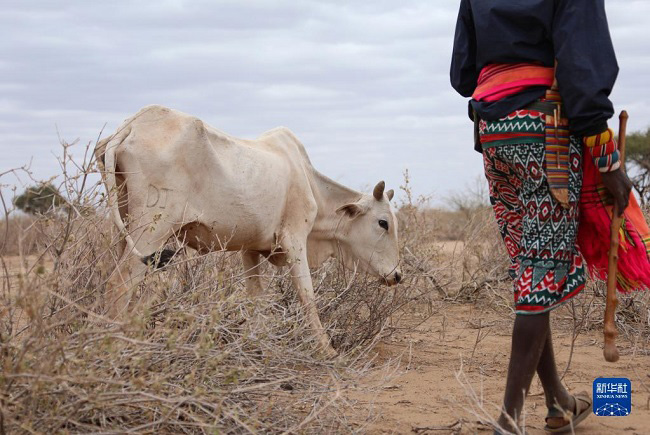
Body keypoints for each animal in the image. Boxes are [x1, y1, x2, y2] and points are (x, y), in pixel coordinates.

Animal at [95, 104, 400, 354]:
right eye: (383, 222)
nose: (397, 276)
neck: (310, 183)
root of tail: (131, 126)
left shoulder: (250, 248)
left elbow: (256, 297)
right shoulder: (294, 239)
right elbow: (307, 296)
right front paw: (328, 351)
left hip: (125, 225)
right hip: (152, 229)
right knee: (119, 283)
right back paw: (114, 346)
==
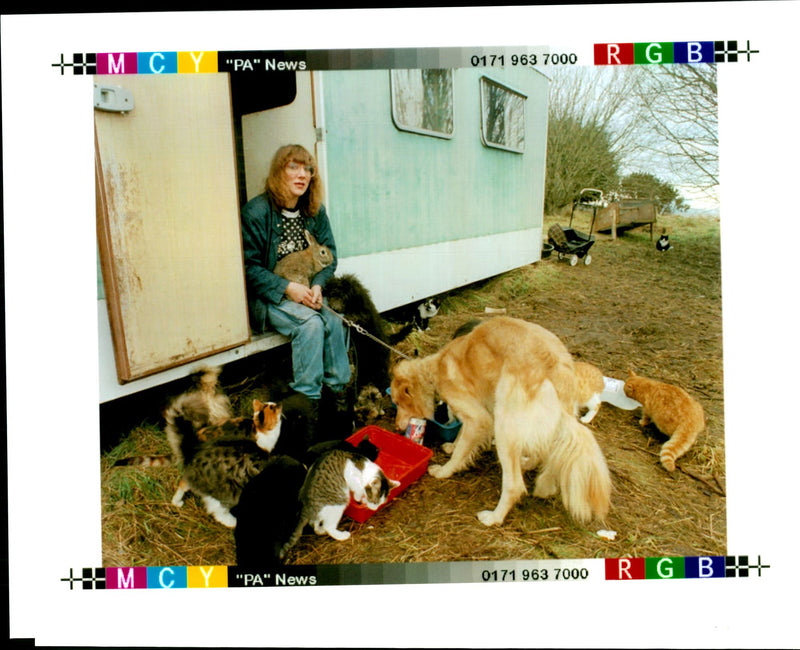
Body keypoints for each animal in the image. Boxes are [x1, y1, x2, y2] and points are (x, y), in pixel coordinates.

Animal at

» Exercise goal:
Taking the material above, extract exactly and only the lines from the line with "right eye: (383, 222)" to the line with "right hip: (152, 229)", inclusive of both.

» Answer to this task:
right eye: (383, 222)
nose: (397, 276)
neck: (310, 183)
root of tail: (131, 126)
left shoulder: (250, 248)
left elbow: (256, 297)
right shoulder: (294, 239)
right elbow: (307, 296)
right front paw: (328, 351)
left hip: (125, 225)
right hip: (152, 229)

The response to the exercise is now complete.